3.10.05
La tristeza de una huerta
Vuelvo hoy a escribir desde esta tierra seca, sedienta y apaleada, donde el forastero casi siempre vino a pacer y esquilmar, a hacer carrera y catapultarse cual saltador circense, que es éste un espectáculo como tal en el que acabará por convertirse, definitivamente, la política.
El campo, la otrora huerta de Europa, muere poco a poco, por inanición de unos hombres que dicen quererla pero que en el fondo abominan de ella.
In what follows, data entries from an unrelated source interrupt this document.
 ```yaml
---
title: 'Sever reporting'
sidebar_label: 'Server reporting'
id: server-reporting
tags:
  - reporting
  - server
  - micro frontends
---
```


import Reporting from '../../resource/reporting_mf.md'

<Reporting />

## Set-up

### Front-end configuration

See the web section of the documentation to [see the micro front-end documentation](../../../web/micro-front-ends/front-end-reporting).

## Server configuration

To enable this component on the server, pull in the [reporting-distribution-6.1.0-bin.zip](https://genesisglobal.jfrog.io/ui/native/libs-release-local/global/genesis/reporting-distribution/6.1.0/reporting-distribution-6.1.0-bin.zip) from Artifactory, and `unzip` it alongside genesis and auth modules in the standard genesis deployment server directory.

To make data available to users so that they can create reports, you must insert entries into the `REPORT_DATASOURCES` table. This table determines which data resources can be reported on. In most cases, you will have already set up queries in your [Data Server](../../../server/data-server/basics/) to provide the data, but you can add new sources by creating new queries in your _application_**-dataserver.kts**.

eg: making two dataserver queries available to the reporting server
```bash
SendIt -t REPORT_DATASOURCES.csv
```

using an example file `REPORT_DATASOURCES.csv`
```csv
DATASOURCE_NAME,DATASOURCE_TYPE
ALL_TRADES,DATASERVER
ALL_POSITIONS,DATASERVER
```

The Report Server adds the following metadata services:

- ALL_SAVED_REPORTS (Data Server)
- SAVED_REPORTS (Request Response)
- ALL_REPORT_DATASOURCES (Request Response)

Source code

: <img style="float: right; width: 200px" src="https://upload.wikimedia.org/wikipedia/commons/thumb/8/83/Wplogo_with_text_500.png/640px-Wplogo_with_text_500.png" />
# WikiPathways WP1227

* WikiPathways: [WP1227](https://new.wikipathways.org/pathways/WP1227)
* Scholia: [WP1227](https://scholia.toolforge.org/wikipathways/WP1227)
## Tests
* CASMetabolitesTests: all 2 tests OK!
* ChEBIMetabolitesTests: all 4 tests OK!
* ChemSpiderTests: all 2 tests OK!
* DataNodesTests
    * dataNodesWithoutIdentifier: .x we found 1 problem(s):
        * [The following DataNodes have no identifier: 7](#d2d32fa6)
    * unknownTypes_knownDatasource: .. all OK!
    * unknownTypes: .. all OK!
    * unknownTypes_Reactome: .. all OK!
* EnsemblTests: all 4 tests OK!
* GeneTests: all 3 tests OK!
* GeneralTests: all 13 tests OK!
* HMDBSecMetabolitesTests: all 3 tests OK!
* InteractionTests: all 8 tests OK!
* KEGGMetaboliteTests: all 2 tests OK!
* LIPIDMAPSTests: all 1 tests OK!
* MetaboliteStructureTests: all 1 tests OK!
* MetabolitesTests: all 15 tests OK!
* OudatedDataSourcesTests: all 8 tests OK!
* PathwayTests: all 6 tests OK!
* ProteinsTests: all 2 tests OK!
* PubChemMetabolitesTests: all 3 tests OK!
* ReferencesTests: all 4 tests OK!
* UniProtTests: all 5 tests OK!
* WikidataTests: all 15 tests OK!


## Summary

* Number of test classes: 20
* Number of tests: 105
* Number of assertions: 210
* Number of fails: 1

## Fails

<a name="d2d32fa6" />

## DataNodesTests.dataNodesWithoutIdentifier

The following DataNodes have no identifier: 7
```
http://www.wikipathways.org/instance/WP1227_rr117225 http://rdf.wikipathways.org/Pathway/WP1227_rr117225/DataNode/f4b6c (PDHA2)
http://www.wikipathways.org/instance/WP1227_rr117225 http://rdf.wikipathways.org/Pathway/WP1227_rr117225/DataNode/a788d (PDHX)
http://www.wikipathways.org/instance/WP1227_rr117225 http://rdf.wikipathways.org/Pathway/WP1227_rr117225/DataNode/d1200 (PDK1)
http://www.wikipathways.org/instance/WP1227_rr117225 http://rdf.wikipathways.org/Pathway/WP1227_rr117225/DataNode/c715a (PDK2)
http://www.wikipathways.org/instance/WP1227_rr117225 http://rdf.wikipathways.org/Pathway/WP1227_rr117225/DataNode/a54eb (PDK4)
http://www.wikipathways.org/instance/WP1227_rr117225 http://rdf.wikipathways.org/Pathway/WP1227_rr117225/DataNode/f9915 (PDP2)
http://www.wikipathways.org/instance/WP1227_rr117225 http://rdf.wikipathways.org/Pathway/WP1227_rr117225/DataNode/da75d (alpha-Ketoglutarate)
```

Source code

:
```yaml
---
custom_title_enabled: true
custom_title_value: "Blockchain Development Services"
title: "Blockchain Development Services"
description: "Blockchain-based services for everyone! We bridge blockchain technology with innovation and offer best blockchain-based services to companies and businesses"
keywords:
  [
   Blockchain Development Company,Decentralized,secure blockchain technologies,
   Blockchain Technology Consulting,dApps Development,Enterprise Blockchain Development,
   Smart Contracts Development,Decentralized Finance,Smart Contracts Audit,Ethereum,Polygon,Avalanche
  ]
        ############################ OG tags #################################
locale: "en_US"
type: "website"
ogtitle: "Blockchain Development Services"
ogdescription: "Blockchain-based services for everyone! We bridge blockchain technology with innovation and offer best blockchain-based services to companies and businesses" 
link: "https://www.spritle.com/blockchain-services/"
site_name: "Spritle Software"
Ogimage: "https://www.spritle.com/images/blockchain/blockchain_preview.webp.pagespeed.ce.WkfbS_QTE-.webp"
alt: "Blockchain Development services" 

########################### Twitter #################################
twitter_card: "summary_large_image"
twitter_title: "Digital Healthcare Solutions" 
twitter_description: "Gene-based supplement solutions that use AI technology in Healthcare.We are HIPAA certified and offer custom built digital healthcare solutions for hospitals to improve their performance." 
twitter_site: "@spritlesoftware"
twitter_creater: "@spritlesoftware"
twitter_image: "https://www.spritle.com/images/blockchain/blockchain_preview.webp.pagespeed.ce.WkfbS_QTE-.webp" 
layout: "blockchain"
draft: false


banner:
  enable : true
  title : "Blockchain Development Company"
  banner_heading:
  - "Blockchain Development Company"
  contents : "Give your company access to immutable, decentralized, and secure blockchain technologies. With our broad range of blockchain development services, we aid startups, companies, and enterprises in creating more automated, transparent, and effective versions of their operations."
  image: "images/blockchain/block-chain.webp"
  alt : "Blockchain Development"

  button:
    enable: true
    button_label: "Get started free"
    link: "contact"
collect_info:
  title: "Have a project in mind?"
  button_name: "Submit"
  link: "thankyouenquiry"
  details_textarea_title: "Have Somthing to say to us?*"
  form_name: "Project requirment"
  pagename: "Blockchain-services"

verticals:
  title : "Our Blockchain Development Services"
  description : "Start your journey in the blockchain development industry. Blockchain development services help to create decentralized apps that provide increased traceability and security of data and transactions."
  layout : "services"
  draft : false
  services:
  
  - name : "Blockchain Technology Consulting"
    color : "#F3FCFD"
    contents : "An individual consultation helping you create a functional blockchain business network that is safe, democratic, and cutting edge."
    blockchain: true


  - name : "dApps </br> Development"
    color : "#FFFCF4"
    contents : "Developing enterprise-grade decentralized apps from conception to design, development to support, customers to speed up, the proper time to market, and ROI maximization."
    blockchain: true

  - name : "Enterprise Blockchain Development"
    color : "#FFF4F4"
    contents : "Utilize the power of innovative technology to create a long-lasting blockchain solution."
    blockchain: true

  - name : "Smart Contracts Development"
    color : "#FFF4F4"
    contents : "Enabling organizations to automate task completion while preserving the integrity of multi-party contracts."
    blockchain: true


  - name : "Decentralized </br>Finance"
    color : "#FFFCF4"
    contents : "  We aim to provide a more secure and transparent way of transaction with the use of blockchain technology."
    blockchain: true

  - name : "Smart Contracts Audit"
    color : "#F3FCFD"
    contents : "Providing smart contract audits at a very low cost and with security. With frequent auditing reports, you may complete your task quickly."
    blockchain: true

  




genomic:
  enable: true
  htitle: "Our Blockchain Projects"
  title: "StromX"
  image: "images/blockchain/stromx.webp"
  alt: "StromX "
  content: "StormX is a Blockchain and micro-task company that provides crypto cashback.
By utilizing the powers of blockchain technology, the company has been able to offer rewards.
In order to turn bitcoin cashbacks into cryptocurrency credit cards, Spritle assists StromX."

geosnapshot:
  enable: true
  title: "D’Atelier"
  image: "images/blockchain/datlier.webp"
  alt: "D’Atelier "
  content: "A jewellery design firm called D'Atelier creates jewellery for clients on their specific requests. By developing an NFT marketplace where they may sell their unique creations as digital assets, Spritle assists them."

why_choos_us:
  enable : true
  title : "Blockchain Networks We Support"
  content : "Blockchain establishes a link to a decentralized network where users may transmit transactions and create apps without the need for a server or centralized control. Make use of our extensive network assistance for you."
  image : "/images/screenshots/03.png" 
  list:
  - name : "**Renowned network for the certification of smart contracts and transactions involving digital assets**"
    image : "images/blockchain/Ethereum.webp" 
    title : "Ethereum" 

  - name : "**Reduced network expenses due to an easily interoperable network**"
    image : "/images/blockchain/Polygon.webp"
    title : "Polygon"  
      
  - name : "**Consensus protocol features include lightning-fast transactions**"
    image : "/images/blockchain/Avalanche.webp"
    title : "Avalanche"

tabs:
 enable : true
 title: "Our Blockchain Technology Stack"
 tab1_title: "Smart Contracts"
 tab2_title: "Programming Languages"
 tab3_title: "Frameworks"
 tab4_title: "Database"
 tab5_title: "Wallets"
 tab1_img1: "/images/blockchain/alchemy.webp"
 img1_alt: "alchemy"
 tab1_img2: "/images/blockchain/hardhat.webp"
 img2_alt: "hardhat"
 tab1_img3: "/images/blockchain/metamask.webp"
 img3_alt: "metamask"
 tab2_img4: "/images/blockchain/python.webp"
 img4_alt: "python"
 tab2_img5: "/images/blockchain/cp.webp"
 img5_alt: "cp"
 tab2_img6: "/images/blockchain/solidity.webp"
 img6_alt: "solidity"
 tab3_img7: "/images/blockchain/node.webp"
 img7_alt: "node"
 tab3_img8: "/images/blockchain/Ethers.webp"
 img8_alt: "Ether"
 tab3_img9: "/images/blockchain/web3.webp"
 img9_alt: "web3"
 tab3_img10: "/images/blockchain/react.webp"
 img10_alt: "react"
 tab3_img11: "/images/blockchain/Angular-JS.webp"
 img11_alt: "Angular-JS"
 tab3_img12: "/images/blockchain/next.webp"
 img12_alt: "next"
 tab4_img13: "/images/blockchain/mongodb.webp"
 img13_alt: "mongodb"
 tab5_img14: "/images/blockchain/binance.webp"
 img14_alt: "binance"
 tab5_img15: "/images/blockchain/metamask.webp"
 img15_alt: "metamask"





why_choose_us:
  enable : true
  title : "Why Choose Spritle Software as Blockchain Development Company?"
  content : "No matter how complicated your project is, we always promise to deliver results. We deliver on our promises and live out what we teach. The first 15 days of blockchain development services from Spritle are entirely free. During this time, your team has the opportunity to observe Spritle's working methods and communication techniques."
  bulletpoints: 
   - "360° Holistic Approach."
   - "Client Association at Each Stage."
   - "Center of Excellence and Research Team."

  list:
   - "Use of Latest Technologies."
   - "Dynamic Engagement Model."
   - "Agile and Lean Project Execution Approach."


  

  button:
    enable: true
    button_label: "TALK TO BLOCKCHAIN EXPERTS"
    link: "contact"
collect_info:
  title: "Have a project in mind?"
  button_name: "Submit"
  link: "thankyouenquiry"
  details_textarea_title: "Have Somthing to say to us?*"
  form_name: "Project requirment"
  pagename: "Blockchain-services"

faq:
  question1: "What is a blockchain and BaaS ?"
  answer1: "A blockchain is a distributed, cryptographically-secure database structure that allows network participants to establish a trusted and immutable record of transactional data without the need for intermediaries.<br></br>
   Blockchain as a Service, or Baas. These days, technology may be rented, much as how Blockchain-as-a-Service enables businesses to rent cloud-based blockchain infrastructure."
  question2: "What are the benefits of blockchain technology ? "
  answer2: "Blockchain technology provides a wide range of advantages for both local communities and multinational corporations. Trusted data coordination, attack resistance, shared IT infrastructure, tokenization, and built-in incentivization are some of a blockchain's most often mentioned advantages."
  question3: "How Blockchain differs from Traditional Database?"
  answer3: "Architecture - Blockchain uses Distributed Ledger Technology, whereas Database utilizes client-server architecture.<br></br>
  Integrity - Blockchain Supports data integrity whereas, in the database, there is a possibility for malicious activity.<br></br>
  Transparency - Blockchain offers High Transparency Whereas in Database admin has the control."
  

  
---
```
Se cortó el caudal, se echó el tablacho como dicen los que de verdad la aman -y la sufren- porque al señorito del cortijo se le puso en sus reales y, anda, que si quieres arroz ... Hasta los amigos del señorito, mire usted, le han recriminado su actitud. ¡Acabáramos! Los árabes, tan denostados luego, nos canalizaron y nos enseñaron a regar las tahúllas de las que muchos han vivido desde generaciones. Lo que antes fue vergel ahora es un páramo muerto, yermo, derrotado. El sabor del fruto, el color, el olor nos lo han cambiado con las modernas técnicas de abono y compuestos, pero es que ya ni eso: es que lo que nos viene es peor, es la extinción, la desaparición, la nada. ¿Quien se dedica a la agricultura, con lo que está cayendo? Mis amigos que lo hacían se trasvasaron al sector servicios y sus padres, labriegos de siempre, vendieron el bancal al mejor postor porque no había quien lo labrara. Así nos va. Huyendo con el negocio hacia el vecino de abajo donde la mano de obra está tirada de precio y donde las tierras, aparentemente, son más fértiles. Así nos va a los murcianos de dinamita que dijera el poeta, muerto en la mazmorra de la incomprensión y el aislamiento. Como nuestra huerta. Amén.